Human Exposure To Vacuum: Part 2

In my first post on this topic, I discussed some physics and physiology, in an effort to predict and explain the likely consequences for a person exposed to the vacuum of space.

In this part, I’m going to look at the evidence from animal experiments and human accidents.


The animal decompression experiments were carried out in the 1960s. The original reports used to be available on-line, but they seem now to have vanished. I suspect the organizations involved have concerns about being associated with these experiments, even though they took place half a century ago. They are, however, summarized in the second edition of the Bioastronautics Data Book, and in a 1968 NASA report entitled Rapid (Explosive) Decompression Emergencies in Pressure-Suited Subjects (5.7 MB pdf). The NASA report (NASA CR-1223) provides more physiological detail, and that’s what I’m using for the information below unless otherwise stated.

Boiling and swelling

Dogs were decompressed to ambient pressures of 2 mmHg—effectively a vacuum, and well below the 47 mmHg pressure threshold that marks the Armstrong Limit, the point at which water boils at body temperature. This decompression was accompanied by

… violent evolution of water vapor with swelling of the whole body of dogs.

The Bioastronautics Data Book adds that the body swelled to “perhaps twice as much as its normal volume”.* How fast did that happen? Experiments in which the gaseous composition of the subcutaneous bubbles was monitored showed:

At first there appears to be a rapid conversion of liquid water to the vapor phase which reaches a peak at one minute and continues at a slower rate for several minutes. There is an initial rush of carbon dioxide, nitrogen, and oxygen into the pocket, but carbon dioxide and the nitrogen soon become predominant.

So these whole-body decompression experiments produced different results from the isolated hand experiments I described at the end of Part 1. When the whole body is decompressed there’s a prompt, extensive formation of water vapour bubbles in the subcutaneous tissue—no sign of the delayed onset of swelling (by up to ten minutes) that was found in the hand experiments. Either there’s something unusual about human hands, or something about being connected to an undecompressed body delayed the onset of swelling in the hand experiments.

As soon as the water vapour bubbles form, gases dissolved in the  tissues diffuse into them. These experiments were carried out breathing air, so nitrogen is the major gas to enter the bubbles, with carbon dioxide a more minor component. Oxygen levels in the tissues are falling rapidly, so the oxygen content of the bubble gas will initially rise, and then fall off dramatically.

Did the blood boil?
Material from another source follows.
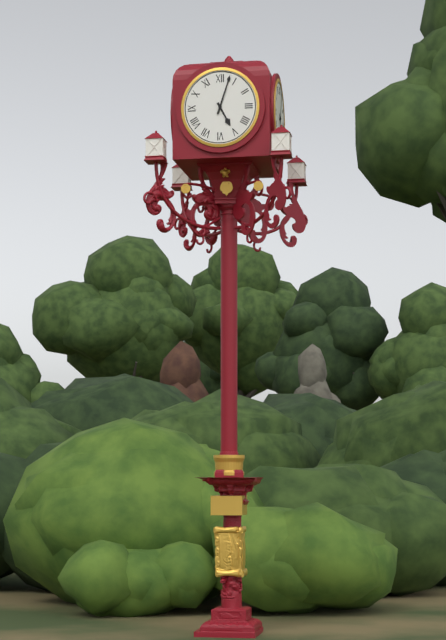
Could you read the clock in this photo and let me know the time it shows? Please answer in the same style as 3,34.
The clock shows 5,03
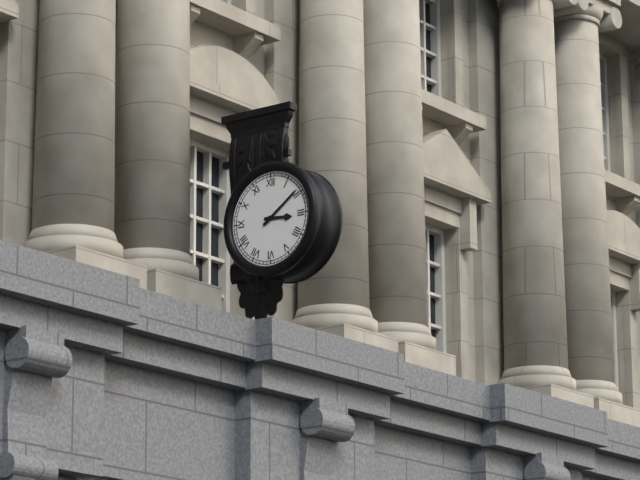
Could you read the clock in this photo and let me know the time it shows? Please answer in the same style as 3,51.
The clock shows 3,09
The technical term for this is ebullism (Latin “out-boiling”), and some of the animals were monitored for the formation of bubbles in the circulation. (I don’t have access to the original publication, but I presume this was done fluoroscopically—by continuous X-ray screening—given that this was all happening in the 1960s, before ultrasound became a diagnostic tool.)

Yes, the blood did indeed boil:

Almost immediately after decompression to an ambient atmospheric pressure at which ebullism can occur, vapor bubbles form at the entrance of the great veins into the heart, then rapidly progress in a retrograde fashion through the venous system to the capillary level.

This backward propagation of the bubbles may be because there is a slight pressure gradient along the length of the veins, from the capillaries to the heart, but it might also be because small bubbles are forming at the periphery, washing centrally, and growing or grouping into larger bubbles as they go.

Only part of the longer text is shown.